(This is a re-post from Intel Software Network)
Continuing to eat our own dog food (i.e. to use Intel tools) let me share some recent practical experience.
I was measuring the parallelized part of the ACIS-SAT converter of CAD Exchanger (my personal project) to investigate its scalability. (SAT is a file format of ACIS, a well known 3D modeling kernel) The way to do this was to execute the same test case on the same architecture (e.g. Core 2 Duo or Core i7) changing the number of threads. Obviously, the ideal curve is 1/n where n is a number of cores. Below is the data I collected on a few files:
It includes measurements made on Core based Xeon 5300 (Clovertown) and the Corei7-based Xeon 3500 (Nehalem). Both are 4 cores with HT (hyper-threading). As you can see, Core i7 outpaces Core (each dashed curve is below the solid one) but the nature of the curve is the same for any file – it scales well from 1 to 2 to 4 but then becomes almost a constant (except maybe the pink one which corresponds to rather small ACIS file).
So why is that ? Discussing this issue with my colleagues at Intel, the first guess was that the application consumes all the bus bandwidth trying to load data from memory. That is, though the cores are free to execute the application cannot be fed it with data. We used another experimental Intel tool (Intel Performance Tuning Utility, available for free download at http://whatif.intel.com) to check this. This did not prove to be true – the experiments showed that though there are a lot of objects in memory they are allocated quite locally and can fit into Level 2 cache and so there are no bottlenecks of working with RAM.
So what else then ? Another guess was HT and that the OS perhaps not optimally distribute the workload among the cores and that a work running on the same core (there are actually 4 physical cores) but in different threads start competing for data. So I took another machine with 2 processors (i.e. 8 physical cores) with disabled HT. The data slightly changed – running in 5 threads gave speed up over 4 cores but then again, the time remained flat when increasing number of threads from 5 to 8.
To dive deeper into what happens I launched Intel Thread Profiler which (along with VTune Performance Analyzer) is a predecessor of Parallel Amplifier but has a nice feature which is not yet available in Amplifier – timeline.
I only focused on the parallelized part (highlighted on the image below).
As we can see, 7 other threads already finished their work (dark green became light green) while one thread (in this case, thread 1) continued to work. So this was an obvious example of non-scalability – adding more threads won’t help as there was only one working !
I execute parallel processing using tbb::parallel_for which has parameters of grain size and a partitioner. They define how the work is split into chunks. To track how TBB does this I used profiling API that added some marks to the timeline indicating start and end of processing each solid and their indexes.
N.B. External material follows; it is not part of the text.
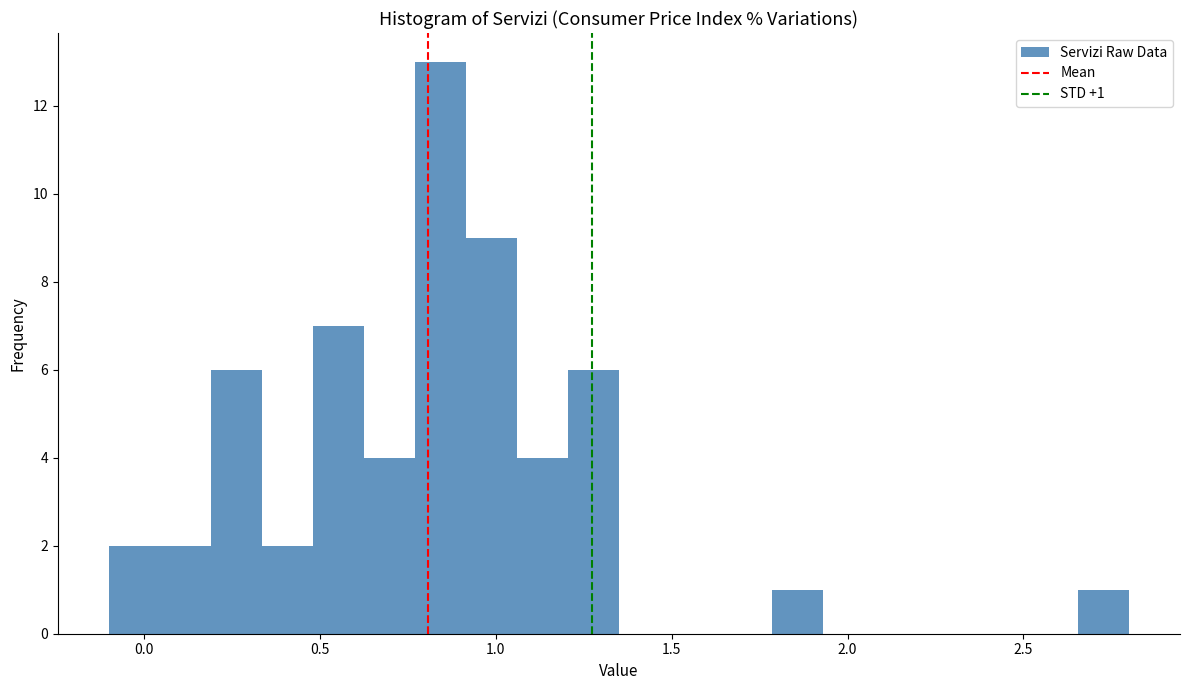

Read against the x-axis, roughly where is the centre of the tallest bar?

0.85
We can see now that this time thread 5 was given the largest solids with indexes 14 and 15. That is, default values for grainsize and portioning strategy resulted that one thread was given several complex solids in a row which caused longer time to complete. Given that processing each solid involves multiple complex algorithms, it is safe to split processing into one solid at a time (this outweighs overhead implied by TBB for splitting). Here is a new code:
//use simple partitioner and grain size of 1 to ensure individual processing
This immediately resulted in better performance! While one thread was processing a complex solid others were given those which remained. Of course, even in this case the duration will always be defined by the longest time of one solid processing. Moreover, even with such simplified approach there are still rooms for improvements – e.g., the workload can be sorted in the order of decreasing complexity. This will ensure that the ‘heaviest’ solids will be distributed and processed first, while ‘lighter’ solids will be deferred. This will significantly reduce chances of imbalances. Of course, this recommendation assumes that sorting is substantially faster than processing itself.
So, I hope this post will make you think how your workload is really parallelized, how you can use Intel tools to see this and how you can manage and improve it.